▶ Data records
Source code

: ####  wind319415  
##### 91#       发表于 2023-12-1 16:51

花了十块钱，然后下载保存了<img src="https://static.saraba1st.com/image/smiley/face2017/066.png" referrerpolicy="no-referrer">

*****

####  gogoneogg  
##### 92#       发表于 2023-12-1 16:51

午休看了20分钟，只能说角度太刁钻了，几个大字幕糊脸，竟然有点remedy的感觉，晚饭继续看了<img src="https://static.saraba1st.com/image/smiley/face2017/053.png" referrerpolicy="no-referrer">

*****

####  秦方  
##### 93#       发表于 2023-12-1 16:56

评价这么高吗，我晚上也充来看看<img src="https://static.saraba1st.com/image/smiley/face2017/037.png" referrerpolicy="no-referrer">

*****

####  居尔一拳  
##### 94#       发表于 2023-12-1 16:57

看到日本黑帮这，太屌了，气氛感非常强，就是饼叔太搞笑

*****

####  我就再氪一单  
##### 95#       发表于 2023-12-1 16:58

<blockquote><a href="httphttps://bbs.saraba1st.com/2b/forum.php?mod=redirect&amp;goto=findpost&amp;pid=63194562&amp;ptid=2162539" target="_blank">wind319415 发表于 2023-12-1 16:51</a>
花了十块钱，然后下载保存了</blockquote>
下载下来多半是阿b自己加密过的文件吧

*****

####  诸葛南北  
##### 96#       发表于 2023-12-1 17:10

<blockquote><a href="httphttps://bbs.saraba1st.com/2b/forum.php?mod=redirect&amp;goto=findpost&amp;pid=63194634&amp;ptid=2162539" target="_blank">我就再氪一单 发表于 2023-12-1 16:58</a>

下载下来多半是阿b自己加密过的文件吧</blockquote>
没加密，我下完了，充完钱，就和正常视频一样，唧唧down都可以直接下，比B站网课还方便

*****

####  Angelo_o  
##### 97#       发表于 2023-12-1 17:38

▶ What is being asked
Find the count of lines in the data above where the string "href" occurs. Provide that number alone.

▶ Answer below
2